Vioolconcert nr. 2 (Sjostakovitsj)

Uit Wikipedia, de vrije encyclopedie
Vioolconcert nr. 2
Componist Dmitri Sjostakovitsj
Soort compositie vioolconcert
Gecomponeerd voor viool begeleid door orkest
Toonsoort cis-mineur
Opusnummer 129
Compositiedatum 1967
Opgedragen aan David Oistrach
Duur ca. 31 minuten
Oeuvre Oeuvre van Dmitri Sjostakovitsj
Portaal  Portaalicoon   Klassieke muziek

Het Vioolconcert nr. 2 in cis-mineur, opus 129 is een compositie van de Russische componist Dmitri Sjostakovitsj geschreven in 1967.

Het vioolconcert bestaat uit drie delen:

  1. Moderato
  2. Adagio
  3. Adagio - allegro

Geschiedenis[bewerken | brontekst bewerken]

Sjostakovitsj werd evenals in zijn eerste vioolconcert geïnspireerd door het spel van Ruslands vioolgrootmeester David Oistrach.
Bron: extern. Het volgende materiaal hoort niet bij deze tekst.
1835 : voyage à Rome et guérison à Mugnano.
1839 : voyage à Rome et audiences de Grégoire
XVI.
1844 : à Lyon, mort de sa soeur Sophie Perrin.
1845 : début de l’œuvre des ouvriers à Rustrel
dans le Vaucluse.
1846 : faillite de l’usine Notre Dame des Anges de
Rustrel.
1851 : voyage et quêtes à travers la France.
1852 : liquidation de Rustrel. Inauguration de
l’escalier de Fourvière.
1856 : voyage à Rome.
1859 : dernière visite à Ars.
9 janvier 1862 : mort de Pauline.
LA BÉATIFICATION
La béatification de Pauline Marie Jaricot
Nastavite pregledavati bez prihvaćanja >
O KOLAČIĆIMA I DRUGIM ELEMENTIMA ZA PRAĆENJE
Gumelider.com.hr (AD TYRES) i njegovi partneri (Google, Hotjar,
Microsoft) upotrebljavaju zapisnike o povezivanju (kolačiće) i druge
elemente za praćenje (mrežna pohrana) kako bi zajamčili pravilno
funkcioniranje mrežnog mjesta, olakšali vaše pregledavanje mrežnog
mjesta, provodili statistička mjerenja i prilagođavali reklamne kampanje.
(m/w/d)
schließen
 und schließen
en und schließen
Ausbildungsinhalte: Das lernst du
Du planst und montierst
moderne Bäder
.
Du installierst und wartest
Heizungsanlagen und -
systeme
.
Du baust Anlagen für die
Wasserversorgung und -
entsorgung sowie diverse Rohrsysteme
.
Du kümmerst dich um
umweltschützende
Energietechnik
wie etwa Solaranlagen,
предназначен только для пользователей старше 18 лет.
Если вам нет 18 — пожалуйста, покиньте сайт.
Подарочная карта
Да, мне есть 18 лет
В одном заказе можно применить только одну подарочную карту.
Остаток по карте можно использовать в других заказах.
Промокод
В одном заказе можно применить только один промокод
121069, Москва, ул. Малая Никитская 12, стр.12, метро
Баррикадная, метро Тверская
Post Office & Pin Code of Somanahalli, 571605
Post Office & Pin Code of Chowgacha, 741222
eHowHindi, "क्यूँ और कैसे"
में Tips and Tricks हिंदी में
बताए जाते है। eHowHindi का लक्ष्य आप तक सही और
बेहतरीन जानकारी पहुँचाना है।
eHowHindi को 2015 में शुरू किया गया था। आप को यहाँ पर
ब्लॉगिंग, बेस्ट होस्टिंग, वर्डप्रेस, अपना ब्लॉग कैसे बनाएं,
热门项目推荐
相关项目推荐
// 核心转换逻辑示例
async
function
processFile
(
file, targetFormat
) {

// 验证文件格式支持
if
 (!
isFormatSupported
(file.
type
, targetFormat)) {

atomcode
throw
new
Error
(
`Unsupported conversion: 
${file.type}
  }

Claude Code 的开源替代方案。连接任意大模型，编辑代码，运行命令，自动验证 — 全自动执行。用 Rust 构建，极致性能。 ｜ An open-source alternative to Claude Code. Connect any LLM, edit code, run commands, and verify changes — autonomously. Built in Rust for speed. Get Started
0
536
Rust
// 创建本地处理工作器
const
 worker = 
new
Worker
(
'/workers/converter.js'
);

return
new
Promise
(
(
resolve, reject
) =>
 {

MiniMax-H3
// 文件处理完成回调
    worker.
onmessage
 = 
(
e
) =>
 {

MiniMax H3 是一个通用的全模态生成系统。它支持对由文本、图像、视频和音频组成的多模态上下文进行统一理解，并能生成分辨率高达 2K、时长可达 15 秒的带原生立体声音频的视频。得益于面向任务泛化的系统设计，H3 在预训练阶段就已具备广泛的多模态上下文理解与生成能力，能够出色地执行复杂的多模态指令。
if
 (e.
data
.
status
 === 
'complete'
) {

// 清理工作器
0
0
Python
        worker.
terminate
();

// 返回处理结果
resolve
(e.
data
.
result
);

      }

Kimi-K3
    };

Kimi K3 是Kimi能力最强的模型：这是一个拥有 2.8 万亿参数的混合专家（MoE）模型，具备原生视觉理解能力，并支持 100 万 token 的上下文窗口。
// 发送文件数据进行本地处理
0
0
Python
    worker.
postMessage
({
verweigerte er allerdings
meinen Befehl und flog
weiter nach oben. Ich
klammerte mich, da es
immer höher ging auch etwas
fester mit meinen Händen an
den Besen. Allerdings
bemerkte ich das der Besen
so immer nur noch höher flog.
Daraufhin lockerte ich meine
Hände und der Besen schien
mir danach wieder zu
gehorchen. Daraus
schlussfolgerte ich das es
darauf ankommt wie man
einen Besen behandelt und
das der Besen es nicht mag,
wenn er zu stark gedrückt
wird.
Sjostakovitsj droeg dit werk dan ook aan Oistrach op. Sjostakovitsj zou het werk cadeau doen op de 60e verjaardag van Oistrach, maar vergiste zich en reikte het hem al een dag eerder aan.

Sjostakovitsj schreef dit werk na zijn hartaanval van 1966. Zijn tweede vioolconcert is bij uitstek een goed voorbeeld om zijn latere stijl te illustreren; een erg donkere, introverte toon met obscure thema's.

Dit tweede concert blijft echter in de schaduw staan van zijn illustere voorganger in a-mineur.

Het concert[bewerken | brontekst bewerken]

Zoals in zijn twee celloconcerten (celloconcert nr. 1 en nr. 2) is er een prominente rol weggelegd voor de hoorn.

Het Moderato opent terughoudend, maar gaat snel over in een gehaast gedeelte met het nodige slagwerk welke uitmondt in een dissonante climax. Een vioolsolo die is gebaseerd op het hoofdthema van het eerste deel volgt. Rustig gaan hierna viool en het orkest in een kleinere bezetting verder.

Het Adagio blijft in Sjostakovitsj' droevig gezette sfeer hangen. Sjostakovitsj schreef voor de viool een partij waarin de viool zich probeert te ontworstelen uit de dissonante toonzetting, wat niet lukt. Een cadenza volgt. De hoorn eindigt het tweede deel in een elegische solo die met veel geweld wordt weggeblazen door de opening van de finale.

Het derde deel wordt geopend met een bijtende conversatie tussen de viool en de hoorn. Het Allegro volgt; Sjostakovitsj probeert hierin "waanzin" te verwerken in de muziek. Een levendig chromatisch rondothema doet zich aan, echter met een duivels karakter wanneer men onder de notenbalken doorleest. Het orkest wordt onderbroken door de viool voor een cadenza. De finale doet zich aan; enige overwinning op al het donkere wat voorafging is te horen; de vraag blijft echter of de muzikale strijd tussen goed en kwaad die Sjostakovitsj neerzette is gestreden.